Alwyn sat for a minute silent and thoughtful. “A descending of the Divine into Humanity!” he repeated slowly—“It seems to me that ‘miracle’ is forever being enacted—and yet … we doubt!”

 

“WE do not doubt—” said Heliobas—“WE know,—we have touched Reality! But see yonder!”—and he pointed through the window to the crowded thoroughfare below—“There are the flying phantoms of life,—the men and women who are God-oblivious, and who are therefore no more actually LIVING than the shadows of Al-Kyris!

They shall pass as a breath and be no more,—and this roaring, trafficking metropolis, this immediate centre of civilization, shall ere long disappear off the surface of the earth, and leave not a stone to mark the spot where once it stood! So have thousands of such cities fallen since this planet was flung into space,—and even so shall thousands still fall. Learning, civilization, science, progress,—these things exist merely for the training and education of a chosen few—and out of many earth centuries and generations of men, shall be won only a very small company of angels! Be glad that you have fathomed the mystery of your own life’s purpose,—for you are now as much a Positive Identity among vanishing spectres, as you were when, on the Field of Ardath, you witnessed and took part in the Mirage of your Past.”

 

CHAPTER XXXVII.

 

A MISSING RECORD.

 

He spoke the last words with deep feeling and earnestness, and Alwyn, meeting his clear, grave, brilliant eyes, was more than ever impressed by the singular dignity and overpowering magnetism of his presence. Remembering how insufficiently he had realized this man’s true worth, when he had first sought him out in his monastic retreat, he was struck by a sudden sense of remorse, and leaning across the table, gently touched his hand.

 

“How greatly I wronged you once, Heliobas!” he said penitently, with a tremor of appeal in his voice—“Forgive me, will you?—

though I shall never forgive myself!”

 

Heliobas smiled, and cordially pressed the extended hand in his own.

 

“Nay, there is nothing to forgive, my friend,” he answered cheerfully—“and nothing to regret. Your doubts of me were very natural,—indeed, viewed by the world’s standard of opinion, much more natural than your present faith, for faith is always a SUPERnatural instinct.

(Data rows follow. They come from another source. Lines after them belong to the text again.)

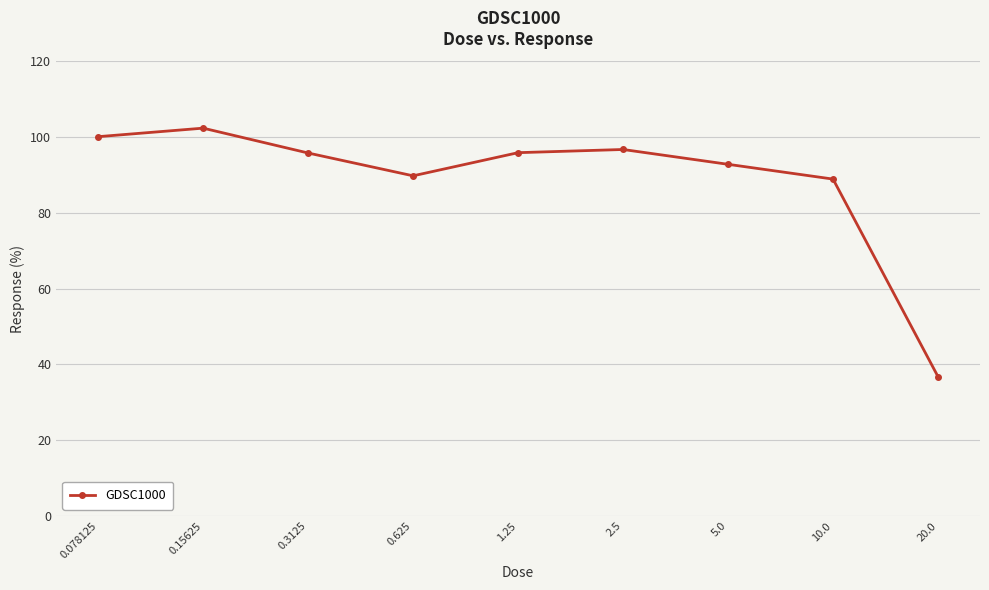

What is the sum of all values?

799.4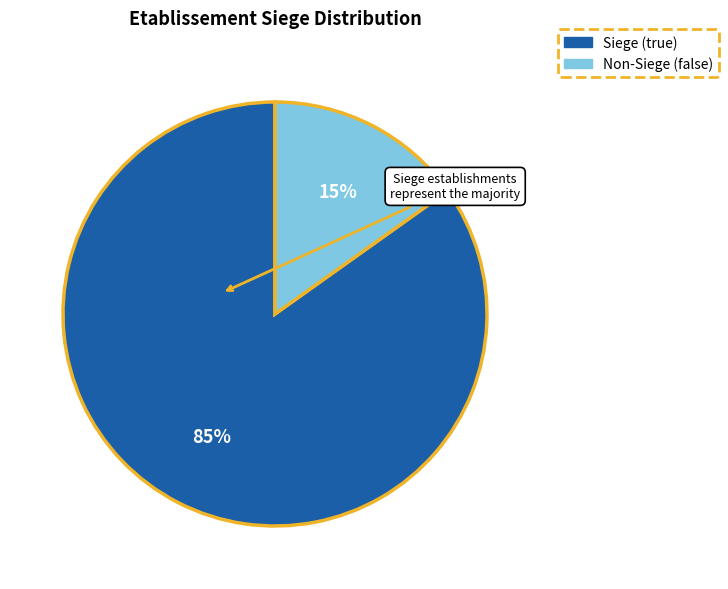

Is there a majority slice in this chart?

Yes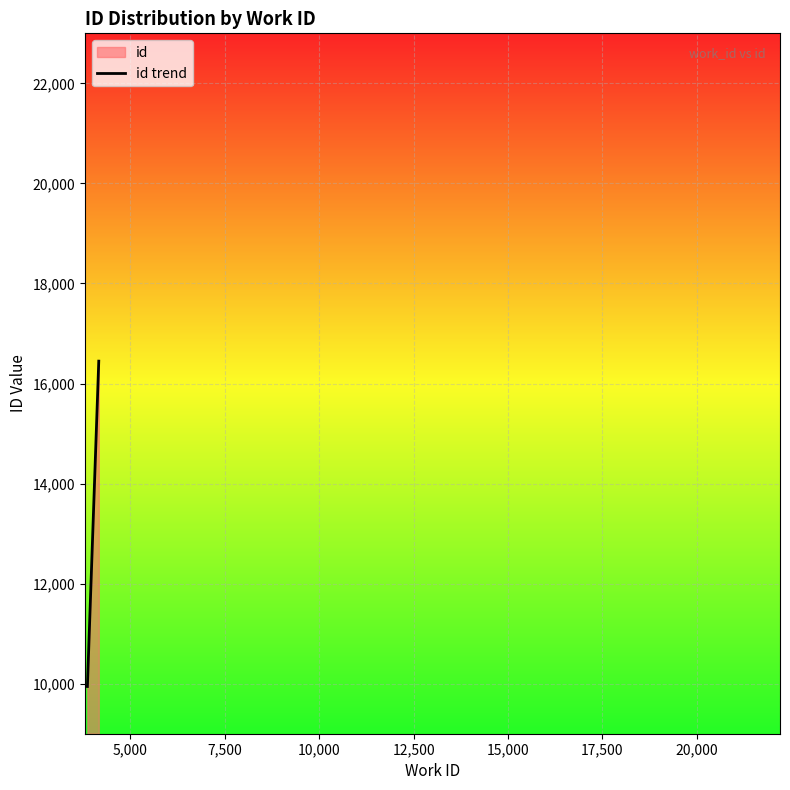

What is the greatest value displayed?

16447.5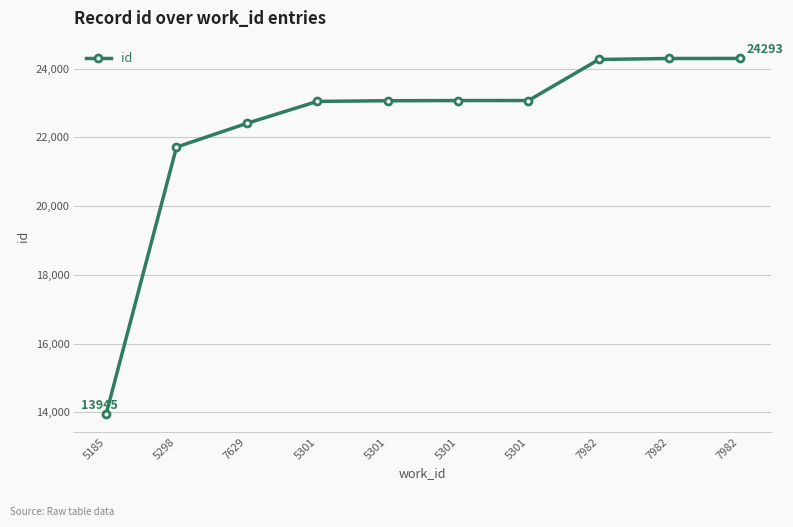

How many categories are shown in the chart?

10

Would you be practically sensible according to modern social theories?—then learn to suspect everybody and everything, even your best friend’s good intentions!”

 

He laughed, and the luncheon being concluded, he rose from the table, and taking an easy-chair nearer the window, motioned Alwyn to do the same.

 

“I want to talk to you”—he continued, “We may not meet again for years,—you are entering on a difficult career, and a few hints from one who knows and thoroughly understands your position may possibly be of use to you. In the first place, then, let me ask you, have you told any one, save me, the story of your Ardath adventure?”

 

“One friend only,—my old school comrade, Frank Villiers”—replied Alwyn.

 

“And what does he say about it?”

 

“Oh, he thinks it was a dream from beginning to end,”—and Alwyn smiled a little,—“He believes that I set out on my journey with my brain already heated to an imaginative excess, and that the whole thing, even my Angel’s presence, was a pure delusion of my own overwrought fancy,—a curious and wonderful delusion, but always a delusion.”

 

“He is a very excellent fellow to judge you so leniently”—

observed Heliobas composedly, “Most people would call you mad.”